I look up only to realize the scenery has started changing. I went from sandy rocks to green grass and large thick trees. The sun has gone behind the mountain and the trees are even louder with cicadas. The shade cools my sweaty back and I reach my hands over my head to stretch out the weariness of my shoulders. That is where I hold tension and anxiety. When I breath with difficulty, it is also where I feel the pain because getting air into my tummy is harder. The shade releases some pressure of the need to push so hard. I put my hands on my head and walk with my chest open and breath deeply using the 2, 2 method that runners use.
I look around and miss my family immensely. If only they could be here, to see this with me. As much as I love this journey I am on, I am so sorry to have left them to experience it. I know in my heart that they are happy for me, but to find my worlds so far apart makes it harder to love it all the time. I remember when we used to go camping as a family. Pitching the tents, letting the dogs run lose, getting up at the crack of dawn to fish, making breakfast over the fire. Good times before life set in. When all was peaceful and the world was our oyster.
I find myself rooting through enormous boulders, climbing over large flat rocks with spaced between too small to accommodate my hiking boots. It is a pleasant change in scenery, but it keeps going steadily up and up.
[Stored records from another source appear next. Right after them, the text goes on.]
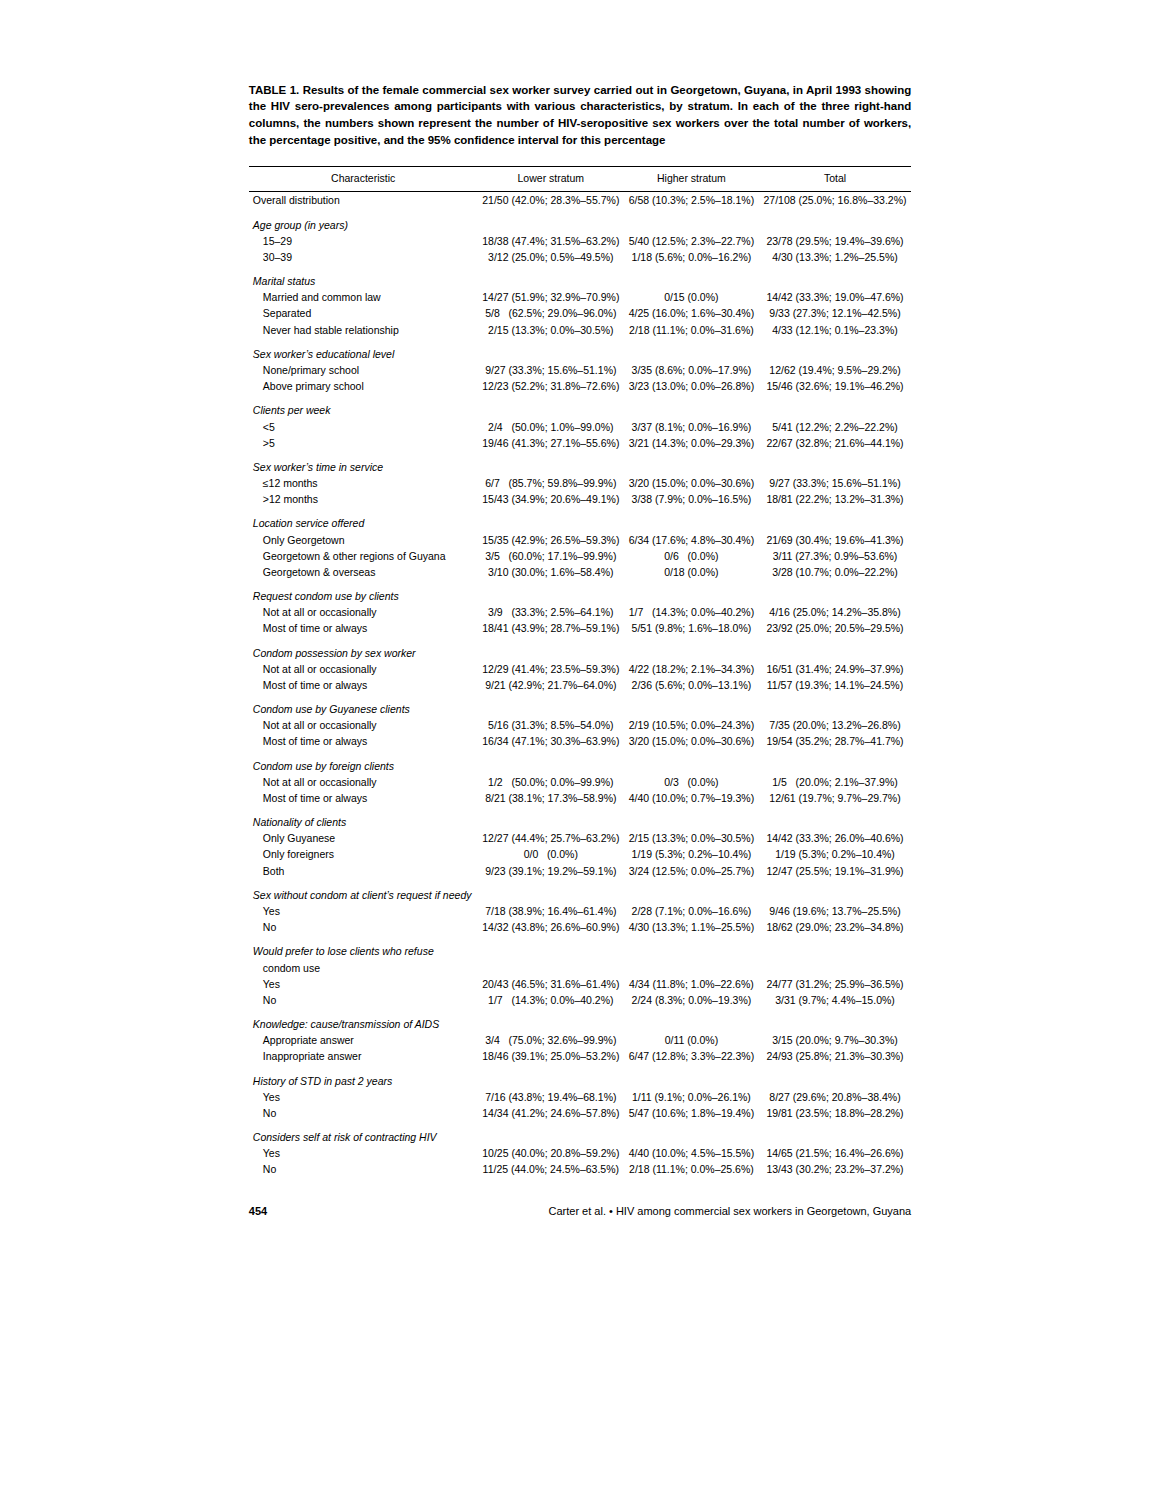TABLE 1. Results of the female commercial sex worker survey carried out in Georgetown, Guyana, in April 1993 showing the HIV sero-prevalences among participants with various characteristics, by stratum. In each of the three right-hand columns, the numbers shown represent the number of HIV-seropositive sex workers over the total number of workers, the percentage positive, and the 95% confidence interval for this percentage
| Characteristic | Lower stratum | Higher stratum | Total |
| --- | --- | --- | --- |
| Overall distribution | 21/50 (42.0%; 28.3%–55.7%) | 6/58 (10.3%; 2.5%–18.1%) | 27/108 (25.0%; 16.8%–33.2%) |
| Age group (in years) | | | |
| 15–29 | 18/38 (47.4%; 31.5%–63.2%) | 5/40 (12.5%; 2.3%–22.7%) | 23/78 (29.5%; 19.4%–39.6%) |
| 30–39 | 3/12 (25.0%; 0.5%–49.5%) | 1/18 (5.6%; 0.0%–16.2%) | 4/30 (13.3%; 1.2%–25.5%) |
| Marital status | | | |
| Married and common law | 14/27 (51.9%; 32.9%–70.9%) | 0/15 (0.0%) | 14/42 (33.3%; 19.0%–47.6%) |
| Separated | 5/8 (62.5%; 29.0%–96.0%) | 4/25 (16.0%; 1.6%–30.4%) | 9/33 (27.3%; 12.1%–42.5%) |
| Never had stable relationship | 2/15 (13.3%; 0.0%–30.5%) | 2/18 (11.1%; 0.0%–31.6%) | 4/33 (12.1%; 0.1%–23.3%) |
| Sex worker’s educational level | | | |
| None/primary school | 9/27 (33.3%; 15.6%–51.1%) | 3/35 (8.6%; 0.0%–17.9%) | 12/62 (19.4%; 9.5%–29.2%) |
| Above primary school | 12/23 (52.2%; 31.8%–72.6%) | 3/23 (13.0%; 0.0%–26.8%) | 15/46 (32.6%; 19.1%–46.2%) |
| Clients per week | | | |
| <5 | 2/4 (50.0%; 1.0%–99.0%) | 3/37 (8.1%; 0.0%–16.9%) | 5/41 (12.2%; 2.2%–22.2%) |
| >5 | 19/46 (41.3%; 27.1%–55.6%) | 3/21 (14.3%; 0.0%–29.3%) | 22/67 (32.8%; 21.6%–44.1%) |
| Sex worker’s time in service | | | |
| ≤12 months | 6/7 (85.7%; 59.8%–99.9%) | 3/20 (15.0%; 0.0%–30.6%) | 9/27 (33.3%; 15.6%–51.1%) |
| >12 months | 15/43 (34.9%; 20.6%–49.1%) | 3/38 (7.9%; 0.0%–16.5%) | 18/81 (22.2%; 13.2%–31.3%) |
| Location service offered | | | |
| Only Georgetown | 15/35 (42.9%; 26.5%–59.3%) | 6/34 (17.6%; 4.8%–30.4%) | 21/69 (30.4%; 19.6%–41.3%) |
| Georgetown & other regions of Guyana | 3/5 (60.0%; 17.1%–99.9%) | 0/6 (0.0%) | 3/11 (27.3%; 0.9%–53.6%) |
| Georgetown & overseas | 3/10 (30.0%; 1.6%–58.4%) | 0/18 (0.0%) | 3/28 (10.7%; 0.0%–22.2%) |
| Request condom use by clients | | | |
| Not at all or occasionally | 3/9 (33.3%; 2.5%–64.1%) | 1/7 (14.3%; 0.0%–40.2%) | 4/16 (25.0%; 14.2%–35.8%) |
| Most of time or always | 18/41 (43.9%; 28.7%–59.1%) | 5/51 (9.8%; 1.6%–18.0%) | 23/92 (25.0%; 20.5%–29.5%) |
| Condom possession by sex worker | | | |
| Not at all or occasionally | 12/29 (41.4%; 23.5%–59.3%) | 4/22 (18.2%; 2.1%–34.3%) | 16/51 (31.4%; 24.9%–37.9%) |
| Most of time or always | 9/21 (42.9%; 21.7%–64.0%) | 2/36 (5.6%; 0.0%–13.1%) | 11/57 (19.3%; 14.1%–24.5%) |
| Condom use by Guyanese clients | | | |
| Not at all or occasionally | 5/16 (31.3%; 8.5%–54.0%) | 2/19 (10.5%; 0.0%–24.3%) | 7/35 (20.0%; 13.2%–26.8%) |
| Most of time or always | 16/34 (47.1%; 30.3%–63.9%) | 3/20 (15.0%; 0.0%–30.6%) | 19/54 (35.2%; 28.7%–41.7%) |
| Condom use by foreign clients | | | |
| Not at all or occasionally | 1/2 (50.0%; 0.0%–99.9%) | 0/3 (0.0%) | 1/5 (20.0%; 2.1%–37.9%) |
| Most of time or always | 8/21 (38.1%; 17.3%–58.9%) | 4/40 (10.0%; 0.7%–19.3%) | 12/61 (19.7%; 9.7%–29.7%) |
| Nationality of clients | | | |
| Only Guyanese | 12/27 (44.4%; 25.7%–63.2%) | 2/15 (13.3%; 0.0%–30.5%) | 14/42 (33.3%; 26.0%–40.6%) |
| Only foreigners | 0/0 (0.0%) | 1/19 (5.3%; 0.2%–10.4%) | 1/19 (5.3%; 0.2%–10.4%) |
| Both | 9/23 (39.1%; 19.2%–59.1%) | 3/24 (12.5%; 0.0%–25.7%) | 12/47 (25.5%; 19.1%–31.9%) |
| Sex without condom at client’s request if needy | | | |
| Yes | 7/18 (38.9%; 16.4%–61.4%) | 2/28 (7.1%; 0.0%–16.6%) | 9/46 (19.6%; 13.7%–25.5%) |
| No | 14/32 (43.8%; 26.6%–60.9%) | 4/30 (13.3%; 1.1%–25.5%) | 18/62 (29.0%; 23.2%–34.8%) |
| Would prefer to lose clients who refuse | | | |
| condom use | | | |
| Yes | 20/43 (46.5%; 31.6%–61.4%) | 4/34 (11.8%; 1.0%–22.6%) | 24/77 (31.2%; 25.9%–36.5%) |
| No | 1/7 (14.3%; 0.0%–40.2%) | 2/24 (8.3%; 0.0%–19.3%) | 3/31 (9.7%; 4.4%–15.0%) |
| Knowledge: cause/transmission of AIDS | | | |
| Appropriate answer | 3/4 (75.0%; 32.6%–99.9%) | 0/11 (0.0%) | 3/15 (20.0%; 9.7%–30.3%) |
| Inappropriate answer | 18/46 (39.1%; 25.0%–53.2%) | 6/47 (12.8%; 3.3%–22.3%) | 24/93 (25.8%; 21.3%–30.3%) |
| History of STD in past 2 years | | | |
| Yes | 7/16 (43.8%; 19.4%–68.1%) | 1/11 (9.1%; 0.0%–26.1%) | 8/27 (29.6%; 20.8%–38.4%) |
| No | 14/34 (41.2%; 24.6%–57.8%) | 5/47 (10.6%; 1.8%–19.4%) | 19/81 (23.5%; 18.8%–28.2%) |
| Considers self at risk of contracting HIV | | | |
| Yes | 10/25 (40.0%; 20.8%–59.2%) | 4/40 (10.0%; 4.5%–15.5%) | 14/65 (21.5%; 16.4%–26.6%) |
| No | 11/25 (44.0%; 24.5%–63.5%) | 2/18 (11.1%; 0.0%–25.6%) | 13/43 (30.2%; 23.2%–37.2%) |
454 Carter et al. • HIV among commercial sex workers in Georgetown, Guyana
Rocks to climb over, rocks to climb under like a version of boot camp. I find myself jogging a bit through it all. Though I do stop to take a few pictures of the wonderful rock formations.
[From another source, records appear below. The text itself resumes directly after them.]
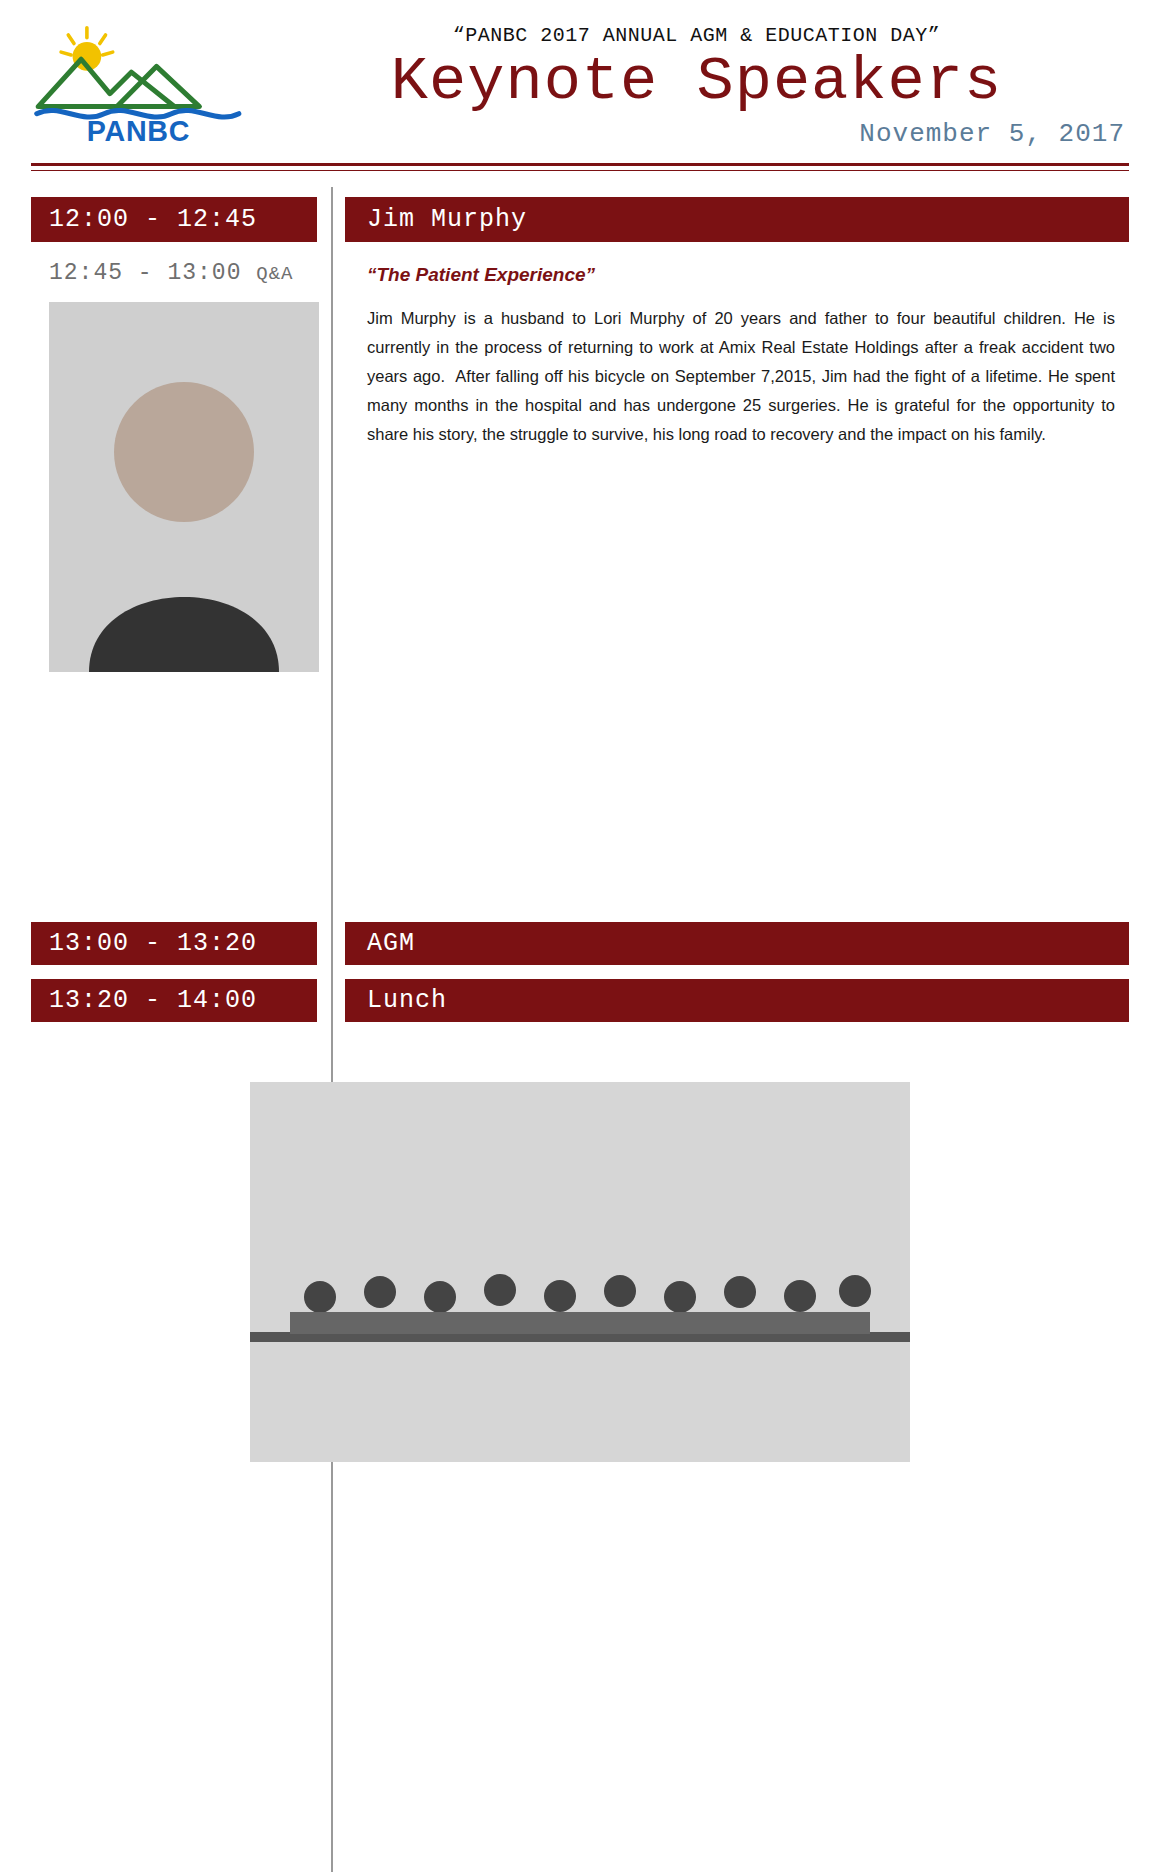PANBC
“PANBC 2017 ANNUAL AGM & EDUCATION DAY”
Keynote Speakers
November 5, 2017
12:00 - 12:45
Jim Murphy
12:45 - 13:00 Q&A
“The Patient Experience”
Jim Murphy is a husband to Lori Murphy of 20 years and father to four beautiful children. He is currently in the process of returning to work at Amix Real Estate Holdings after a freak accident two years ago. After falling off his bicycle on September 7,2015, Jim had the fight of a lifetime. He spent many months in the hospital and has undergone 25 surgeries. He is grateful for the opportunity to share his story, the struggle to survive, his long road to recovery and the impact on his family.
13:00 - 13:20
AGM
13:20 - 14:00
Lunch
As I get around the rocks, it opens up and I am finally at the peak of the hike. Surrounded by trees, grass, but I can see the city just over the tips of the leaves. It is stunning. I can see the redness of the clay and dirt on the mountain facing me. The breeze blows coolness on my neck and shoulders. A gentle reprieve for the arduous hike up. I long to stay and enjoy it, but I know my time is limited. The sun is setting and I do not want to be caught up here in the dark. Talk about facing some demons then!
The faster it descends, the faster my feet want to hop and skip over the rocks. I am exhilarated to know I am on the other side. I did it. I have made my very first hike by myself. I have to be careful though as hoping through the rocks can turn my ankle if I am not more careful. I slow down a bit to drink more water. Seriously, what did we do before Camelbacks?
As I joyfully jog down the final stretch, I see the cars sprinting by on the freeway. I have made it!! I did it! I cannot believe how wonderful it feels to know I just made a split decision to do this and I did it. I am so proud of myself.